Items from a data source:

################

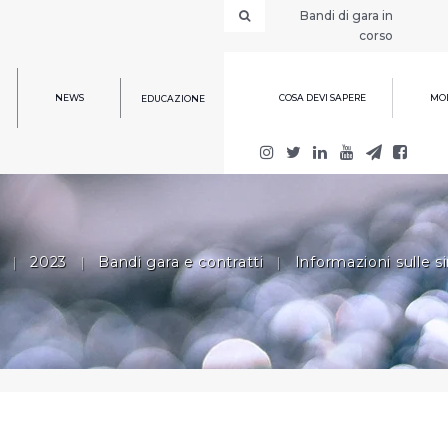
Bandi di gara in
corso
NEWS
COSA DEVI SAPERE
MOD
EDUCAZIONE
|
2023
|
Bandi gara e contratti
|
Informazioni sulle s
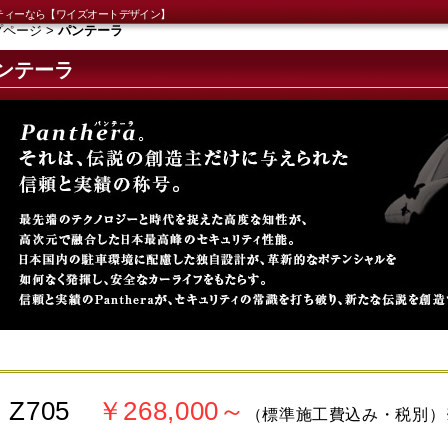
ティーなら【ワイズオートデザイン】
プページ
>
パンテーラ
ンテーラ
Z705
￥268,000～
（標準施工費込み・税別）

################

WHAT TO DO:
Rewrite the text of the items above with "Bandi" swapped for "Avvisi" everywhere it appears, leaving everything else as it is. Omit the pictures.

RESPONSE TO THIS EXERCISE:
Avvisi di gara in
corso
NEWS
COSA DEVI SAPERE
MOD
EDUCAZIONE
|
2023
|
Avvisi gara e contratti
|
Informazioni sulle s
ティーなら【ワイズオートデザイン】
プページ
>
パンテーラ
ンテーラ
Z705
￥268,000～
（標準施工費込み・税別）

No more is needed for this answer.